I am very excited about the changes we have made in our homeschooling days! Yes, I am eager for the year to start. We start on Monday! Can you believe the summer is almost over?? It has been such a crazy one for us. I will welcome routine back and at the same time mourn the end of our carefree days with Daddy home everyday.
I have been waking up early every morning for the last two weeks preparing for early morning days that are coming! I have committed to working out before the start of each day. Some mornings my lovely bunch awakens in the middle of the my work out and I have an audience...which is awkward and I don't enjoy it but I don't let it stop me.
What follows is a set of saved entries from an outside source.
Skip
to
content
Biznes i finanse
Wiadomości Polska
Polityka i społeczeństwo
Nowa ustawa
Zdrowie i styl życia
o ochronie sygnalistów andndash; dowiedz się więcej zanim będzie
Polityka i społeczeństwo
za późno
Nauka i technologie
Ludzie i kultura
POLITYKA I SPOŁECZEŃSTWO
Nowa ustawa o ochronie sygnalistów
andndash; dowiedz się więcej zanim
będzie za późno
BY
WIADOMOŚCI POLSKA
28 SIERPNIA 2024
I toss them a few 1lb dumbbells and tell them to get to work too! Yes, I am that mother! After my work out I brew an awesome cup of French Vanilla coffee in my Keurig while I turn on PBS for the "baby", who really isn't much of a baby anymore. Then I sit down for "Quiet Time" which is difficult. I have a hard time stopping my mind from running everywhere. I find that I am super focused after a work out so this year I am going to give myself an extra 30 minutes in the morning post work out to spend with the Lord. I have been reading in Haggai and Zachariah. So encouraging. I am just loving how God's character is revealed in the Old Testament. His unconditional love that He continues to pour out on His people. I hope to keep this going, even in the winter when it is still pitch black at 7am and I should've been up at least 90 minutes ago!
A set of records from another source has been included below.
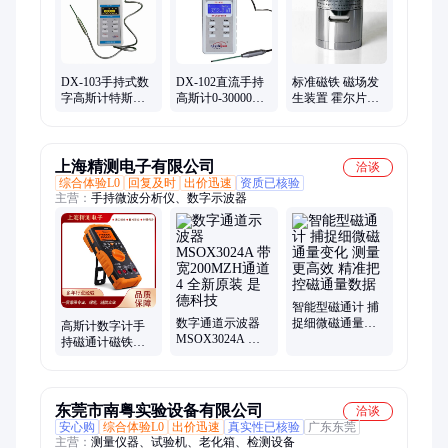
DX-103手持式数
DX-102直流手持
标准磁铁 磁场发
字高斯计特斯拉
高斯计0-30000Gs
生装置 霍尔片标
计便携式磁场强
便携式磁场测试
定 校准 恒定磁场
度磁铁表面测试
仪检测磁铁剩磁
仪
上海精测电子有限公司
洽谈
综合体验L0
回复及时
出价迅速
资质已核验
主营：
手持微波分析仪、数字示波器
智能型磁通计 捕
数字通道示波器
捉细微磁通量变
高斯计数字计手
MSOX3024A 带
化 测量更高效 精
持磁通计磁铁检
宽200MZH通道4
准把控磁通量数
测 磁场测试仪测
全新原装 是德科
据
磁仪
技
东莞市南粤实验设备有限公司
洽谈
安心购
综合体验L0
出价迅速
真实性已核验
广东东莞
主营：
测量仪器、试验机、老化箱、检测设备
We are keeping all of our curriculum choices the same. I know, I know.... I said someone punch if me if I choose to do this. Well I did! BUT let me finish! I have a good reason. We decided to enroll the older three in Friday School designed especially for home schoolers. This will bring us to a 4 day per week home school day in our home, then the kiddos will go to their school for Art, PE, and Music. We are very excited to add this!
Last year I ran our day like a crazy woman shoving academics endlessly down the throats of my poor children. They were sad. I was sad, and crazy... very crazy. About 1/2 through the year I gave up on family devotions all together. I know, crazy. Sad. I started the day focused on getting through the three R's. The only mention of God was in our Christian curriculum. Again, sad. It is only by God's grace that my kids are ok. So this year? My #1 goal? Keep my kids (ahem, and MYSELF) focused on HIM. Start each day focused on HIM. Help my kids to fall more in love with Jesus, especially my boys who have both made professions of faith. I don't know how my focus got so off last year, but I am not going to let it get so off this year!
So our goals for this year are simple! Focus on God! Really, that is all.